▸ What you are asked to do:
Give the stretch of the records from their start through the line containing "v(70.67, -25.35) *" as a numbered list, with blank lines dropped and the pictures left out.

▸ Supplied data:
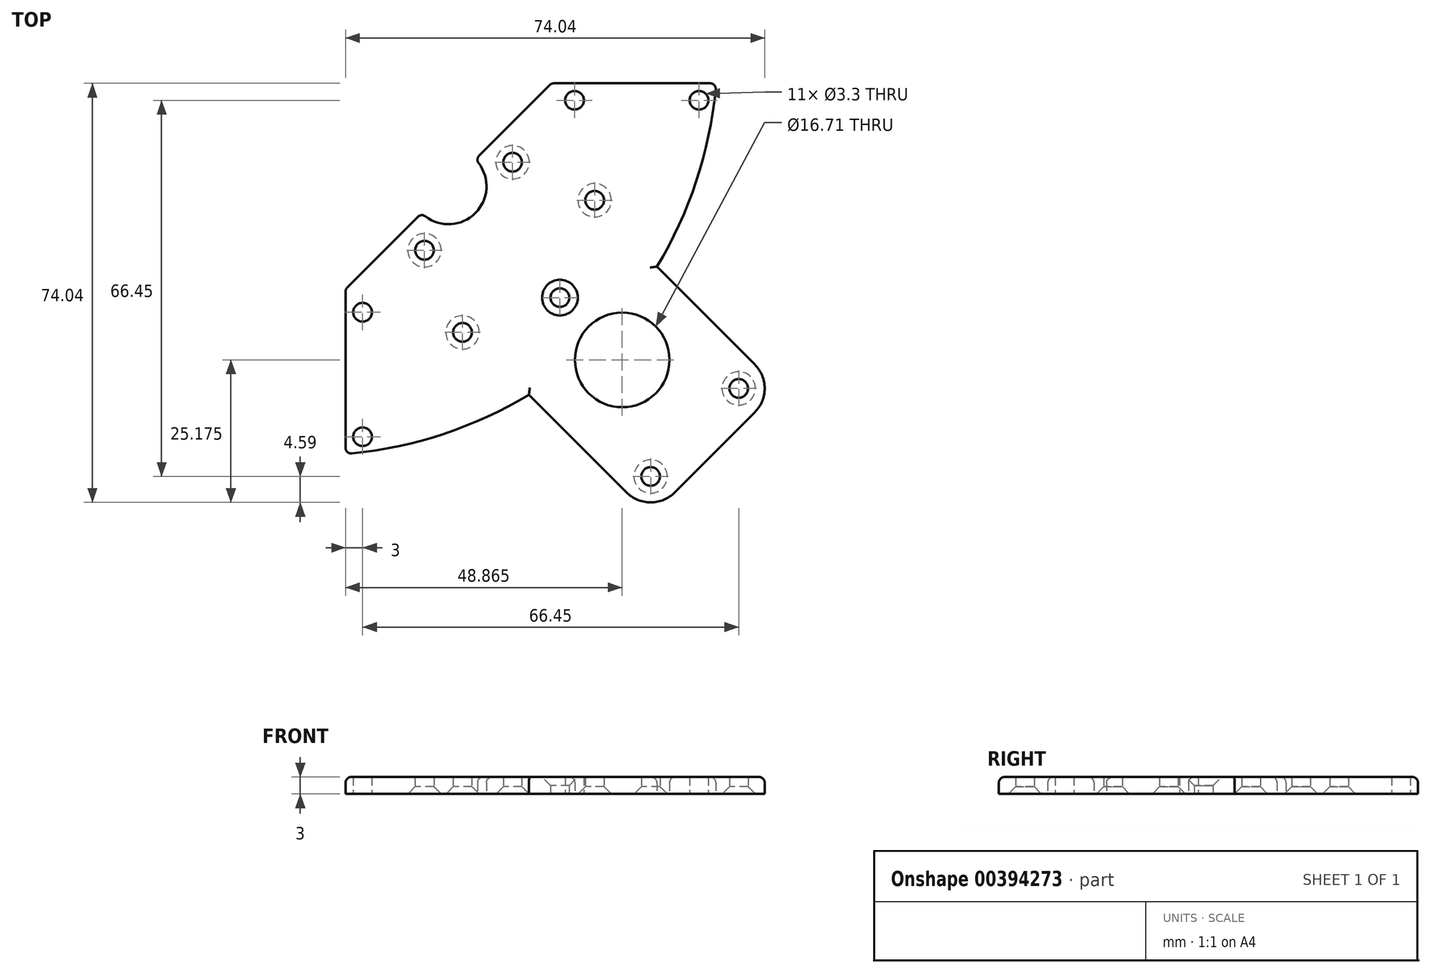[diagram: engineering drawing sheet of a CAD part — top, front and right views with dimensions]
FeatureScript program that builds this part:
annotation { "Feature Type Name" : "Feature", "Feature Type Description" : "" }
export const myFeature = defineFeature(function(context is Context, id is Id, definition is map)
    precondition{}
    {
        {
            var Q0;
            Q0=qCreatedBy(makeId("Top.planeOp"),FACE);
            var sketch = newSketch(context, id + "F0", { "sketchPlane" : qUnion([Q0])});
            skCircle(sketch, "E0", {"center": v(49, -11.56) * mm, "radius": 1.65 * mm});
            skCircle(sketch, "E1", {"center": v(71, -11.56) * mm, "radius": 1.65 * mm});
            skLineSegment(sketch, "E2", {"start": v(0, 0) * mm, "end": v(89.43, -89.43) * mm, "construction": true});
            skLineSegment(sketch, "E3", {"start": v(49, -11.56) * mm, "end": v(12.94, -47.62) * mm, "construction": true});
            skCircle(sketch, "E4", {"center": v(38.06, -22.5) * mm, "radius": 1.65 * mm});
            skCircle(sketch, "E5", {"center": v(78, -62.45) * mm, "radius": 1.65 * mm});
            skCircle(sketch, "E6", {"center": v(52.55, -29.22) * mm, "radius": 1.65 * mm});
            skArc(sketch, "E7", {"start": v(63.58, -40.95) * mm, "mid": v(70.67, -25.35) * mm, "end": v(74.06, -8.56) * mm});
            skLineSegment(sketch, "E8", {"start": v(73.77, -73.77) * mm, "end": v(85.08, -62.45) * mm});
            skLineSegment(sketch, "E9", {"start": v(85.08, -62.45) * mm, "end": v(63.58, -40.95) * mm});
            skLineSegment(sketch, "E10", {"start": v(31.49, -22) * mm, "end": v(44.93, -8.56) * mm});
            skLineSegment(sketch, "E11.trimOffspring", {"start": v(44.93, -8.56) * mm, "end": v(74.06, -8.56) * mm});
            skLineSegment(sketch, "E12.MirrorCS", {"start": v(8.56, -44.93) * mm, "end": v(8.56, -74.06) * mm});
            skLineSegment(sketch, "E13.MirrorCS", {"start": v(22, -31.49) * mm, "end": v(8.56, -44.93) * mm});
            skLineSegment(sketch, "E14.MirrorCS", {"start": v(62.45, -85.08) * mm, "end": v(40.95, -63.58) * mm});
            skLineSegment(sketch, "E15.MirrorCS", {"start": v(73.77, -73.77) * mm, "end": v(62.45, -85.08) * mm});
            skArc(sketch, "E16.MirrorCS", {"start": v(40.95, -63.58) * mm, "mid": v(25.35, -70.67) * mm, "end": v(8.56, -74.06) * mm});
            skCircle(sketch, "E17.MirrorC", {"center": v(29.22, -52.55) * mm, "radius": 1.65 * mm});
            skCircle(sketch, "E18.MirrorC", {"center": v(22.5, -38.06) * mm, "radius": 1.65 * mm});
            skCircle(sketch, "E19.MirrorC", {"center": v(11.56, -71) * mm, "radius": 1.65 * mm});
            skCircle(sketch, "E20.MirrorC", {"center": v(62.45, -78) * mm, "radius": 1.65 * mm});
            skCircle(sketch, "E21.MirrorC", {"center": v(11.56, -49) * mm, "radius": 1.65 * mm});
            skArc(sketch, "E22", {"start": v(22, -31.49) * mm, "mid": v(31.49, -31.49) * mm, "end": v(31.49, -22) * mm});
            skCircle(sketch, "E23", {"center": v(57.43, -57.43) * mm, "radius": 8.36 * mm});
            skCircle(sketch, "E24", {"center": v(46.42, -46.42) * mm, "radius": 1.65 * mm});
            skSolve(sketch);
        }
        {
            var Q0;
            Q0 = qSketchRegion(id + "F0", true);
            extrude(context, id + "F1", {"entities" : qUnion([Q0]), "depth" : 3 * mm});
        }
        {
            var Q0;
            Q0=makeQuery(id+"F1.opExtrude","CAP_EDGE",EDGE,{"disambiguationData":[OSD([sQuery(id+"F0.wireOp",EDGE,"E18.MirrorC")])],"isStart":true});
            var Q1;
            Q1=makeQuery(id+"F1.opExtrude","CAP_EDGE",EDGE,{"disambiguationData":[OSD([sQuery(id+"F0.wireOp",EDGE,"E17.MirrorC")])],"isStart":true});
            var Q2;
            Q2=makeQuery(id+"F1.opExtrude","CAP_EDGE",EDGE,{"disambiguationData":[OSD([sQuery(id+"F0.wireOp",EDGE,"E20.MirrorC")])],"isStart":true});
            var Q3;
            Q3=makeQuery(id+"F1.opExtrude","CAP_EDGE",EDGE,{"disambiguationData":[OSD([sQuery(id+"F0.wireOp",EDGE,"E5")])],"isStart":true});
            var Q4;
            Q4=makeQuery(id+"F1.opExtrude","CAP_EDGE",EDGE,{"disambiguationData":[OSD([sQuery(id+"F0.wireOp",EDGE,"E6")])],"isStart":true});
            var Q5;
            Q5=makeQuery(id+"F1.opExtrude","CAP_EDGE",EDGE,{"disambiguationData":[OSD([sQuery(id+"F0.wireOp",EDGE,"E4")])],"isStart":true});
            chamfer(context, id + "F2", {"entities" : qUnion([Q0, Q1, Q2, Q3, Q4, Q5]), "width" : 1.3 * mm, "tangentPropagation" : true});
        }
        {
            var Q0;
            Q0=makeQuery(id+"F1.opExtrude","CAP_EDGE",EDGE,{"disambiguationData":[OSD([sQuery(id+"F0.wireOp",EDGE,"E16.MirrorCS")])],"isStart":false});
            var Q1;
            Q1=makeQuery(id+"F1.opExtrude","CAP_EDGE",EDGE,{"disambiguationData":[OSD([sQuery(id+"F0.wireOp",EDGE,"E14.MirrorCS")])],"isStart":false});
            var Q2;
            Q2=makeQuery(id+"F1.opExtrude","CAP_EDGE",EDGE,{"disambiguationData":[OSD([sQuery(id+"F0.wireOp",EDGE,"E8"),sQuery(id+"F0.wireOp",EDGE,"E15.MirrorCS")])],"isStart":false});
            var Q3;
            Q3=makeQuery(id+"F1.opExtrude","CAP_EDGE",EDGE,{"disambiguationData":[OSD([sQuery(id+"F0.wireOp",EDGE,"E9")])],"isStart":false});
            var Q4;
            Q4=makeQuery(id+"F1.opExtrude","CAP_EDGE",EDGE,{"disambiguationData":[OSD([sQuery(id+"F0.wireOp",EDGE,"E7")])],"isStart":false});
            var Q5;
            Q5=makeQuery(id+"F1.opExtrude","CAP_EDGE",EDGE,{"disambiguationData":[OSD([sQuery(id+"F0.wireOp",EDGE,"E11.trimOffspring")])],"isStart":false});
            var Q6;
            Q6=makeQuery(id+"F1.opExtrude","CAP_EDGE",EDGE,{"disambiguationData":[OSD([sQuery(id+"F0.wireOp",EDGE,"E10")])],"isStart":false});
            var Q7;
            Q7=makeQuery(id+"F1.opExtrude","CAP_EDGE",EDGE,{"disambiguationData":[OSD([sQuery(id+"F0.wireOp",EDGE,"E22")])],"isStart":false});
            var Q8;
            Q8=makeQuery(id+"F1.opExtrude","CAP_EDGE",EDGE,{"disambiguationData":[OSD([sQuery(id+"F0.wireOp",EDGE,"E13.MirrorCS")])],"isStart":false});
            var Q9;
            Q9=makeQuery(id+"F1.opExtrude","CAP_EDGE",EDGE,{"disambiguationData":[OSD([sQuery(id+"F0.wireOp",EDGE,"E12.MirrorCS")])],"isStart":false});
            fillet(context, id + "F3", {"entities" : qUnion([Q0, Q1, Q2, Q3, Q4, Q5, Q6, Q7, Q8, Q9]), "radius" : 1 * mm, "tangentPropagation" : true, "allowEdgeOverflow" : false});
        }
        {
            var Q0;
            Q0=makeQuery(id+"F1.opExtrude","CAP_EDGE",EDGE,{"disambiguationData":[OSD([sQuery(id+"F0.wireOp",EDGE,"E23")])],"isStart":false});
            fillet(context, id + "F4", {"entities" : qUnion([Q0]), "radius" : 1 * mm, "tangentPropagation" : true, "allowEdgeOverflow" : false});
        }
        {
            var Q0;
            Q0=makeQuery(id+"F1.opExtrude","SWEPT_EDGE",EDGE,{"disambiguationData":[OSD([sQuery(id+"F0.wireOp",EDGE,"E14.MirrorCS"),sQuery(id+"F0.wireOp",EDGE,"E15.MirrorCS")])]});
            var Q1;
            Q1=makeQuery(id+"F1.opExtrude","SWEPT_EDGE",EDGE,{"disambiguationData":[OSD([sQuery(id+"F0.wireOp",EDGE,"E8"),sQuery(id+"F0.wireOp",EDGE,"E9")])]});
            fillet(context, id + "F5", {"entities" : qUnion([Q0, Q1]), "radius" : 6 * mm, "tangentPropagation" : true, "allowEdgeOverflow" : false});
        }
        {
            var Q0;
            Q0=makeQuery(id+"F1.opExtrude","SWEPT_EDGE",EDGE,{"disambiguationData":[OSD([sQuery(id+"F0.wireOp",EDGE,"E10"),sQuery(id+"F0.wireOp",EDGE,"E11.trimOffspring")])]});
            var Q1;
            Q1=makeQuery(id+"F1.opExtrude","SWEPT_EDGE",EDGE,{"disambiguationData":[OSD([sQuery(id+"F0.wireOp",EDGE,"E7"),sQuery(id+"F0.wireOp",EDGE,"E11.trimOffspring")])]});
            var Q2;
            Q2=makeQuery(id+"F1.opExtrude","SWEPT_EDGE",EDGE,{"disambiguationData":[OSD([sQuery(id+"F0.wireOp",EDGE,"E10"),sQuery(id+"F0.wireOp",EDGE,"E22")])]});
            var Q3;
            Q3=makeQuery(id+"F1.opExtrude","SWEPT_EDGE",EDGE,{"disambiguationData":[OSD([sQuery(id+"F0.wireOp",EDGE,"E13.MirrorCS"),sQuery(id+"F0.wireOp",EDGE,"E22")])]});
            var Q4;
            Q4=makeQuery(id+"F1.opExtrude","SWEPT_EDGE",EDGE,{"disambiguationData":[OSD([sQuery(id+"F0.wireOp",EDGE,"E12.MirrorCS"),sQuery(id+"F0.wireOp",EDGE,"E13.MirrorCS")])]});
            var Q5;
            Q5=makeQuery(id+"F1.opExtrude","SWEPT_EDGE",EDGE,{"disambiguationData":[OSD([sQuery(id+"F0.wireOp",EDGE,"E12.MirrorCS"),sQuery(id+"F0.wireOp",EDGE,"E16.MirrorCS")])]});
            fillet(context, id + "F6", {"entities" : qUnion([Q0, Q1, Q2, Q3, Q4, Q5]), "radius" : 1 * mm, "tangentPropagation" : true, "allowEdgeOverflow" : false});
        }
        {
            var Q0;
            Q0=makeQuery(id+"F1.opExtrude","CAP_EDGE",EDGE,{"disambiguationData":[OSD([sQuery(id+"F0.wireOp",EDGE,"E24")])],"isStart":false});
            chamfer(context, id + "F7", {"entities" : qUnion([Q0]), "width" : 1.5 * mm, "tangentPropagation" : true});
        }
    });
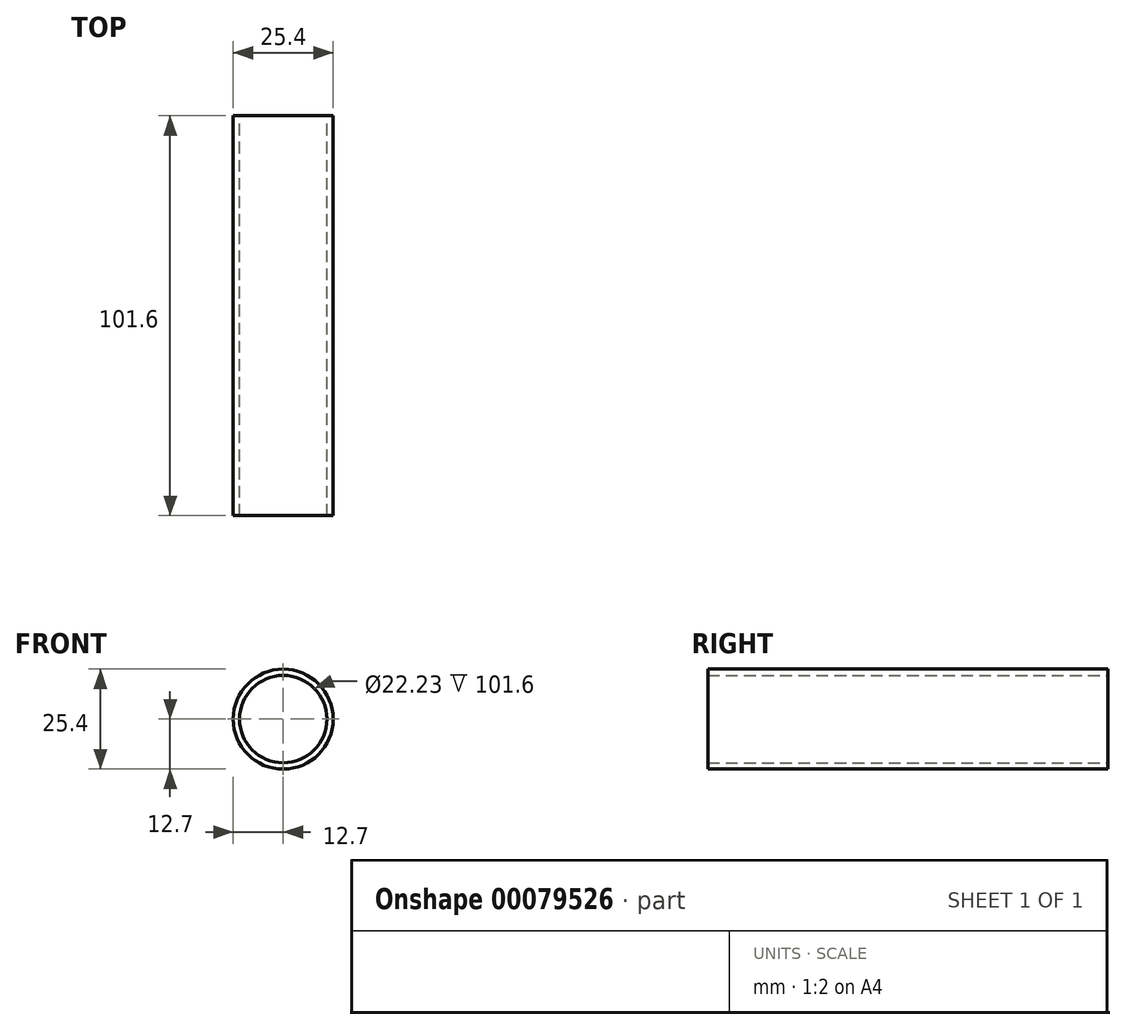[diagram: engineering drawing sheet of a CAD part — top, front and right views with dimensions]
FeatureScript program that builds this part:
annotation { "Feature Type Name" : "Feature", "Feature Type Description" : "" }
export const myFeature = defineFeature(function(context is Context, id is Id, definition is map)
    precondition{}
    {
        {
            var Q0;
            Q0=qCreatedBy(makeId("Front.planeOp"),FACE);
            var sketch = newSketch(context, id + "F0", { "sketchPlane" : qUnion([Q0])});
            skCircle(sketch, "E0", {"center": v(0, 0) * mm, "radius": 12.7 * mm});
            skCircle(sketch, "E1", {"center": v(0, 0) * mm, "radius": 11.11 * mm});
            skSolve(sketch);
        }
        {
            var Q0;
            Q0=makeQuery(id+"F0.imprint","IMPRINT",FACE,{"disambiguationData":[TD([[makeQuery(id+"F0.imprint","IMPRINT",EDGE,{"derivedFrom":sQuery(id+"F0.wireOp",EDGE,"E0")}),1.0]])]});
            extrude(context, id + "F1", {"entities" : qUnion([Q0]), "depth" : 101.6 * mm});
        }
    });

▸ Response below:
1. [diagram: engineering drawing sheet of a CAD part — top, front and right views with dimensions]
2. FeatureScript program that builds this part:
3. annotation { "Feature Type Name" : "Feature", "Feature Type Description" : "" }
4. export const myFeature = defineFeature(function(context is Context, id is Id, definition is map)
5.     precondition{}
6.     {
7.         {
8.             var Q0;
9.             Q0=qCreatedBy(makeId("Top.planeOp"),FACE);
10.             var sketch = newSketch(context, id + "F0", { "sketchPlane" : qUnion([Q0])});
11.             skCircle(sketch, "E0", {"center": v(49, -11.56) * mm, "radius": 1.65 * mm});
12.             skCircle(sketch, "E1", {"center": v(71, -11.56) * mm, "radius": 1.65 * mm});
13.             skLineSegment(sketch, "E2", {"start": v(0, 0) * mm, "end": v(89.43, -89.43) * mm, "construction": true});
14.             skLineSegment(sketch, "E3", {"start": v(49, -11.56) * mm, "end": v(12.94, -47.62) * mm, "construction": true});
15.             skCircle(sketch, "E4", {"center": v(38.06, -22.5) * mm, "radius": 1.65 * mm});
16.             skCircle(sketch, "E5", {"center": v(78, -62.45) * mm, "radius": 1.65 * mm});
17.             skCircle(sketch, "E6", {"center": v(52.55, -29.22) * mm, "radius": 1.65 * mm});
18.             skArc(sketch, "E7", {"start": v(63.58, -40.95) * mm, "mid": v(70.67, -25.35) * mm, "end": v(74.06, -8.56) * mm});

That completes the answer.